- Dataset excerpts
┄┄┄┄┄┄┄┄┄┄
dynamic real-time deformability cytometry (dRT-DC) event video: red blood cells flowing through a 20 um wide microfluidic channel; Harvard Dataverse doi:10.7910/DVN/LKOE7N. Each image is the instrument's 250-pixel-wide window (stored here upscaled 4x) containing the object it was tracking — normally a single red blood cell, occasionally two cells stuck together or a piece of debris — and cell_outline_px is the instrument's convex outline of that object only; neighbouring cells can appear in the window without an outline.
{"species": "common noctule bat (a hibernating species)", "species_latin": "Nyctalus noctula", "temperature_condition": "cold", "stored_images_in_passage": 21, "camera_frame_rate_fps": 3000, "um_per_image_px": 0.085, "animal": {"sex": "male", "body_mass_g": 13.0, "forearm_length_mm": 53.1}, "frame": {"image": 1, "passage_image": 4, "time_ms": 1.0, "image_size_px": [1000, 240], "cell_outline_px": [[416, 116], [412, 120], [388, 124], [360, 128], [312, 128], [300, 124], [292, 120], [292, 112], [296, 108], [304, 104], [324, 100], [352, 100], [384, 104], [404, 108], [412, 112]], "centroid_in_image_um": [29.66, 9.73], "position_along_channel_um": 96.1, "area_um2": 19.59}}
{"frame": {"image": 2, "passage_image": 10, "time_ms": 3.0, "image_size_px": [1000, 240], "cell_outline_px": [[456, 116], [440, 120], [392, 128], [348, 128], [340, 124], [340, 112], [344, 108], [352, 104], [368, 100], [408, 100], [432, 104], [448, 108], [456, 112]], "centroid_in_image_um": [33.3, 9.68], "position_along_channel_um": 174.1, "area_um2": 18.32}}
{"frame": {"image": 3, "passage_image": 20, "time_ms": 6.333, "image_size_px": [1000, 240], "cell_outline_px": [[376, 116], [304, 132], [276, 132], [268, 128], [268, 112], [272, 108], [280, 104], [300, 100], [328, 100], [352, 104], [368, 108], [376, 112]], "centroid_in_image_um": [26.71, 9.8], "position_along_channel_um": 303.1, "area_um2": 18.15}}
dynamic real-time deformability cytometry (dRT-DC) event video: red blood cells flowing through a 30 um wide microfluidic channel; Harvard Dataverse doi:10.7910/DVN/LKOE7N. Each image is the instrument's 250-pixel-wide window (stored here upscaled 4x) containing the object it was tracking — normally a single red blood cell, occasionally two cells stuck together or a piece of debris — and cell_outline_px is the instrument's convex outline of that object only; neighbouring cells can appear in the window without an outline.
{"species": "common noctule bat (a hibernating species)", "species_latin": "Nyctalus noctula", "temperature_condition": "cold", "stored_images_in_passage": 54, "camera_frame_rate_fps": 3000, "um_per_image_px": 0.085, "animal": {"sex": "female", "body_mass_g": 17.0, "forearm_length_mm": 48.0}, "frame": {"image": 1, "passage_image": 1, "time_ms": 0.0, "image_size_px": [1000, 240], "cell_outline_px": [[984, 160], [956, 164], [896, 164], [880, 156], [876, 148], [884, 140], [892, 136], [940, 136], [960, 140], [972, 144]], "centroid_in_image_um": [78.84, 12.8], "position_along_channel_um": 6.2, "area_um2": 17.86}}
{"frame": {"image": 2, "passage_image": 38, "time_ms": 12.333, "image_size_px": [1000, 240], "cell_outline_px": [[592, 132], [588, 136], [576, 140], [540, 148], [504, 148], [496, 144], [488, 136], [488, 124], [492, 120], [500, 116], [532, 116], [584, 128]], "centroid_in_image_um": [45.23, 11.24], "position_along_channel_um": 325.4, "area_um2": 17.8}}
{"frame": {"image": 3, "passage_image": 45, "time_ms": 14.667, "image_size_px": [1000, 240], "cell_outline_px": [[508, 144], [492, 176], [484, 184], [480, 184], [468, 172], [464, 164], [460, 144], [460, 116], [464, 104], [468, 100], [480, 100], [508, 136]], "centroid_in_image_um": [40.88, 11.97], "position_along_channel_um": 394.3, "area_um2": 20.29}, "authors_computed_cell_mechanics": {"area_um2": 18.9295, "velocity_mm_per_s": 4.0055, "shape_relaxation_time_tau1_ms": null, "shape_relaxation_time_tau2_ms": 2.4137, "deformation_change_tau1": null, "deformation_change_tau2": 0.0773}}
┄┄┄┄┄┄┄┄┄┄
- Exercise requirements
Return the entries in full, keeping every line exactly as it is.

- The reply
dynamic real-time deformability cytometry (dRT-DC) event video: red blood cells flowing through a 20 um wide microfluidic channel; Harvard Dataverse doi:10.7910/DVN/LKOE7N. Each image is the instrument's 250-pixel-wide window (stored here upscaled 4x) containing the object it was tracking — normally a single red blood cell, occasionally two cells stuck together or a piece of debris — and cell_outline_px is the instrument's convex outline of that object only; neighbouring cells can appear in the window without an outline.
{"species": "common noctule bat (a hibernating species)", "species_latin": "Nyctalus noctula", "temperature_condition": "cold", "stored_images_in_passage": 21, "camera_frame_rate_fps": 3000, "um_per_image_px": 0.085, "animal": {"sex": "male", "body_mass_g": 13.0, "forearm_length_mm": 53.1}, "frame": {"image": 1, "passage_image": 4, "time_ms": 1.0, "image_size_px": [1000, 240], "cell_outline_px": [[416, 116], [412, 120], [388, 124], [360, 128], [312, 128], [300, 124], [292, 120], [292, 112], [296, 108], [304, 104], [324, 100], [352, 100], [384, 104], [404, 108], [412, 112]], "centroid_in_image_um": [29.66, 9.73], "position_along_channel_um": 96.1, "area_um2": 19.59}}
{"frame": {"image": 2, "passage_image": 10, "time_ms": 3.0, "image_size_px": [1000, 240], "cell_outline_px": [[456, 116], [440, 120], [392, 128], [348, 128], [340, 124], [340, 112], [344, 108], [352, 104], [368, 100], [408, 100], [432, 104], [448, 108], [456, 112]], "centroid_in_image_um": [33.3, 9.68], "position_along_channel_um": 174.1, "area_um2": 18.32}}
{"frame": {"image": 3, "passage_image": 20, "time_ms": 6.333, "image_size_px": [1000, 240], "cell_outline_px": [[376, 116], [304, 132], [276, 132], [268, 128], [268, 112], [272, 108], [280, 104], [300, 100], [328, 100], [352, 104], [368, 108], [376, 112]], "centroid_in_image_um": [26.71, 9.8], "position_along_channel_um": 303.1, "area_um2": 18.15}}
dynamic real-time deformability cytometry (dRT-DC) event video: red blood cells flowing through a 30 um wide microfluidic channel; Harvard Dataverse doi:10.7910/DVN/LKOE7N. Each image is the instrument's 250-pixel-wide window (stored here upscaled 4x) containing the object it was tracking — normally a single red blood cell, occasionally two cells stuck together or a piece of debris — and cell_outline_px is the instrument's convex outline of that object only; neighbouring cells can appear in the window without an outline.
{"species": "common noctule bat (a hibernating species)", "species_latin": "Nyctalus noctula", "temperature_condition": "cold", "stored_images_in_passage": 54, "camera_frame_rate_fps": 3000, "um_per_image_px": 0.085, "animal": {"sex": "female", "body_mass_g": 17.0, "forearm_length_mm": 48.0}, "frame": {"image": 1, "passage_image": 1, "time_ms": 0.0, "image_size_px": [1000, 240], "cell_outline_px": [[984, 160], [956, 164], [896, 164], [880, 156], [876, 148], [884, 140], [892, 136], [940, 136], [960, 140], [972, 144]], "centroid_in_image_um": [78.84, 12.8], "position_along_channel_um": 6.2, "area_um2": 17.86}}
{"frame": {"image": 2, "passage_image": 38, "time_ms": 12.333, "image_size_px": [1000, 240], "cell_outline_px": [[592, 132], [588, 136], [576, 140], [540, 148], [504, 148], [496, 144], [488, 136], [488, 124], [492, 120], [500, 116], [532, 116], [584, 128]], "centroid_in_image_um": [45.23, 11.24], "position_along_channel_um": 325.4, "area_um2": 17.8}}
{"frame": {"image": 3, "passage_image": 45, "time_ms": 14.667, "image_size_px": [1000, 240], "cell_outline_px": [[508, 144], [492, 176], [484, 184], [480, 184], [468, 172], [464, 164], [460, 144], [460, 116], [464, 104], [468, 100], [480, 100], [508, 136]], "centroid_in_image_um": [40.88, 11.97], "position_along_channel_um": 394.3, "area_um2": 20.29}, "authors_computed_cell_mechanics": {"area_um2": 18.9295, "velocity_mm_per_s": 4.0055, "shape_relaxation_time_tau1_ms": null, "shape_relaxation_time_tau2_ms": 2.4137, "deformation_change_tau1": null, "deformation_change_tau2": 0.0773}}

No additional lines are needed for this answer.